(Data supplied)
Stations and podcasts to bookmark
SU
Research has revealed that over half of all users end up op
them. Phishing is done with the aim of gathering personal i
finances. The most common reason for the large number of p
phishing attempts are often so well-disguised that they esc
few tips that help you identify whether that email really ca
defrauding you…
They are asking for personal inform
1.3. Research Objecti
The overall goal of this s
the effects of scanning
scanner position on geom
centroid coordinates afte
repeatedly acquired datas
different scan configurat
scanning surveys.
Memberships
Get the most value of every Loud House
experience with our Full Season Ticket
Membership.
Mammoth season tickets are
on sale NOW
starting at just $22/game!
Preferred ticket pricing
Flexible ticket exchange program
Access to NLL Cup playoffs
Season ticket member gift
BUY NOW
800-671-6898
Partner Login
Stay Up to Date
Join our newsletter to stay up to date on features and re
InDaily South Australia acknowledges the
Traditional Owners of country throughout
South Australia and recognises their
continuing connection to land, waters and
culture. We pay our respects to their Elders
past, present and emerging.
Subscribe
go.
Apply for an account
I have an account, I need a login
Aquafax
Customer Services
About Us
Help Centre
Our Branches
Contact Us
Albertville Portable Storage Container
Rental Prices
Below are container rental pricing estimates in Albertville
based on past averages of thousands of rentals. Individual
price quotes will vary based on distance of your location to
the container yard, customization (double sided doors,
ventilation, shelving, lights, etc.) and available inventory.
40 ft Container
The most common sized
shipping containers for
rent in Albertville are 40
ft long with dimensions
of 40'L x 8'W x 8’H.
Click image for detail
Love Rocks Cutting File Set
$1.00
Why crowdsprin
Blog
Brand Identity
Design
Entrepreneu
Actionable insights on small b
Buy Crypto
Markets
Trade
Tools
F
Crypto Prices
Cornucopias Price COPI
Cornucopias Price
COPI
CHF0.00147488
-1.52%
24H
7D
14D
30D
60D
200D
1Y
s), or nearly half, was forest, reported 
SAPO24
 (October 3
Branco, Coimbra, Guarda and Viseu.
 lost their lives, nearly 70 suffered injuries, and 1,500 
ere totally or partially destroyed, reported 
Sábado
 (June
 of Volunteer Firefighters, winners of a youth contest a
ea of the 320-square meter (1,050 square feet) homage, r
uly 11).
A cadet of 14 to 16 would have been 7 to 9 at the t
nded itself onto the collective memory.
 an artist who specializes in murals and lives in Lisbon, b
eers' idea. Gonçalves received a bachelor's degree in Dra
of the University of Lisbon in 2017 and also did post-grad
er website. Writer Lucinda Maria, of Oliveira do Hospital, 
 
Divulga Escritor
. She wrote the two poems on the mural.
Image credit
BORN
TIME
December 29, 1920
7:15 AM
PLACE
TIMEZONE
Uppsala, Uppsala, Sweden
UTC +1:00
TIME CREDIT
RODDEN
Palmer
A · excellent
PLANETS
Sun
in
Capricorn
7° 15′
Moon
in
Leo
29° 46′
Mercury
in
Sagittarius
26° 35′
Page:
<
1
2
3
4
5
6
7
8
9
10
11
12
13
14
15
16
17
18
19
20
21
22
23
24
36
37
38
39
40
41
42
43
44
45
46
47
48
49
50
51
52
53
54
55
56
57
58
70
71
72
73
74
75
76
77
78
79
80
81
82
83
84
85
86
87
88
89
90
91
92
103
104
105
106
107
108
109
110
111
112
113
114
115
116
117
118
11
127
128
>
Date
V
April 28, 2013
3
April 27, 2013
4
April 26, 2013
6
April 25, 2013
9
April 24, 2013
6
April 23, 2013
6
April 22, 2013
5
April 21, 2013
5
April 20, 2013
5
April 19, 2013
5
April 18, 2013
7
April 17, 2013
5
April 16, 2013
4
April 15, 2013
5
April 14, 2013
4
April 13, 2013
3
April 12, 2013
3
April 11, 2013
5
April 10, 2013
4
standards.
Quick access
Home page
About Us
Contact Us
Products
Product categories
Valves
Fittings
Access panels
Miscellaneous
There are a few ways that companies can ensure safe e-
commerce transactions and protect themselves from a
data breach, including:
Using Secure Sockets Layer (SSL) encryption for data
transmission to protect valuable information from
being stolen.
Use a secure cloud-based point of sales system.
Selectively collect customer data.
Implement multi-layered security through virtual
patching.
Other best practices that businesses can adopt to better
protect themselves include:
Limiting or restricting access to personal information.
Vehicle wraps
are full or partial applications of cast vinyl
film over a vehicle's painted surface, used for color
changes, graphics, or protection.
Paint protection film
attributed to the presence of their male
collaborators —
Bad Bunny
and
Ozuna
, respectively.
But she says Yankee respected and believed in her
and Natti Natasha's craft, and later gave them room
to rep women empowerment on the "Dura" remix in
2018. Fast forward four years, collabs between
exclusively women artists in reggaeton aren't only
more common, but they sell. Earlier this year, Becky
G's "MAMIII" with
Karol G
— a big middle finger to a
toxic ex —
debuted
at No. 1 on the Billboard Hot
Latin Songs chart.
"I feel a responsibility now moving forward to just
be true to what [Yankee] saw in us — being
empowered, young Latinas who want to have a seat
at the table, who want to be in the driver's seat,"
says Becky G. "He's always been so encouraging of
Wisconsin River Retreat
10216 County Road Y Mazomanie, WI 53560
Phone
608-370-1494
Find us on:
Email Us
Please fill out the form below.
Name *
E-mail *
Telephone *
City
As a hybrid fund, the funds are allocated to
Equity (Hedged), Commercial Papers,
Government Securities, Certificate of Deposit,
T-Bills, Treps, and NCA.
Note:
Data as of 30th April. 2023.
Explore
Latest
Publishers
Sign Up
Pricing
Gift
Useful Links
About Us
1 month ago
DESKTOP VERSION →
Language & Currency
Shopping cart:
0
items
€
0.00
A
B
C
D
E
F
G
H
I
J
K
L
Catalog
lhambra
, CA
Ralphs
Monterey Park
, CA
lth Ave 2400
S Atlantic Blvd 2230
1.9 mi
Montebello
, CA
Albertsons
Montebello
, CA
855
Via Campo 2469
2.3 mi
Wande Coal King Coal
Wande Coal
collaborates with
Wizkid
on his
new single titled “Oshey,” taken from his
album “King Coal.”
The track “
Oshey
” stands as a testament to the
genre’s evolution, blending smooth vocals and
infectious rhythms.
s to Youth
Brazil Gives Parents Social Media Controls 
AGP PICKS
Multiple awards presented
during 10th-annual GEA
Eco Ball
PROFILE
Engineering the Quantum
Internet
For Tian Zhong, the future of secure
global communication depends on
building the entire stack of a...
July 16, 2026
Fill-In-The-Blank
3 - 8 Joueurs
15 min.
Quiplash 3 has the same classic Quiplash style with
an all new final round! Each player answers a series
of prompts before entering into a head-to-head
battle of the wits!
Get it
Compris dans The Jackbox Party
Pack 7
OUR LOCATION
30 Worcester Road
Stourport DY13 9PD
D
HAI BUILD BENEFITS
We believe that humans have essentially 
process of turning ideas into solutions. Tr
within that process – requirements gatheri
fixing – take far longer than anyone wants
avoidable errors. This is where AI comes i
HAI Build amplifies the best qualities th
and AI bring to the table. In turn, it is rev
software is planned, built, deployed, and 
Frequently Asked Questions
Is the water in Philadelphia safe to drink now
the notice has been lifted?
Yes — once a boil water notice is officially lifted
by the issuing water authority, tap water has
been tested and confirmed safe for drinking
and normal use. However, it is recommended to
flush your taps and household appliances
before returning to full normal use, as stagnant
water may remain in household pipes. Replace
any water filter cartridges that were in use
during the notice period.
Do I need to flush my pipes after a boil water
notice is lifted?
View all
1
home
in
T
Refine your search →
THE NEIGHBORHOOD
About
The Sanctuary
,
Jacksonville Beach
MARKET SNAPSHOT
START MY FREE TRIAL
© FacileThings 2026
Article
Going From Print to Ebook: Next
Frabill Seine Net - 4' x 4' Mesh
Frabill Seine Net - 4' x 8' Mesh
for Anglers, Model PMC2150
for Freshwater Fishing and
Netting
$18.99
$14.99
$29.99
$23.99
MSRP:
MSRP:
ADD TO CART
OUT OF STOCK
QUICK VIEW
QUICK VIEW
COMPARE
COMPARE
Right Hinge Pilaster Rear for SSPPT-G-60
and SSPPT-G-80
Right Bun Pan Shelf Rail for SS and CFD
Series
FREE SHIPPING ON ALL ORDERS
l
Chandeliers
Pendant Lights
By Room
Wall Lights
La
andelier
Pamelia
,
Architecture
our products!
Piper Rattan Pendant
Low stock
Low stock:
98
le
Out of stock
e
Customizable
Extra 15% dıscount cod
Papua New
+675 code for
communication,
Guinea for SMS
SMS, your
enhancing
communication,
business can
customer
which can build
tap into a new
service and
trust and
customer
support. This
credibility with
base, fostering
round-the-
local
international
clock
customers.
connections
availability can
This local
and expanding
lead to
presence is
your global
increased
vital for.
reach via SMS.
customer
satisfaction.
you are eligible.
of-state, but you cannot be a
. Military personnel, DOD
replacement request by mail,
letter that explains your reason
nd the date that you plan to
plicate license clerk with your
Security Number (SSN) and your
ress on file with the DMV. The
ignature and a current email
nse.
(End Data supplied)
### [What is required]
Can you present every line from the start of the entries up to and including the line with "Traditional Owners of country throughout" as a numbered list, leaving out any blank lines?

### [Answer box]
1. Stations and podcasts to bookmark
2. SU
3. Research has revealed that over half of all users end up op
4. them. Phishing is done with the aim of gathering personal i
5. finances. The most common reason for the large number of p
6. phishing attempts are often so well-disguised that they esc
7. few tips that help you identify whether that email really ca
8. defrauding you…
9. They are asking for personal inform
10. 1.3. Research Objecti
11. The overall goal of this s
12. the effects of scanning
13. scanner position on geom
14. centroid coordinates afte
15. repeatedly acquired datas
16. different scan configurat
17. scanning surveys.
18. Memberships
19. Get the most value of every Loud House
20. experience with our Full Season Ticket
21. Membership.
22. Mammoth season tickets are
23. on sale NOW
24. starting at just $22/game!
25. Preferred ticket pricing
26. Flexible ticket exchange program
27. Access to NLL Cup playoffs
28. Season ticket member gift
29. BUY NOW
30. 800-671-6898
31. Partner Login
32. Stay Up to Date
33. Join our newsletter to stay up to date on features and re
34. InDaily South Australia acknowledges the
35. Traditional Owners of country throughout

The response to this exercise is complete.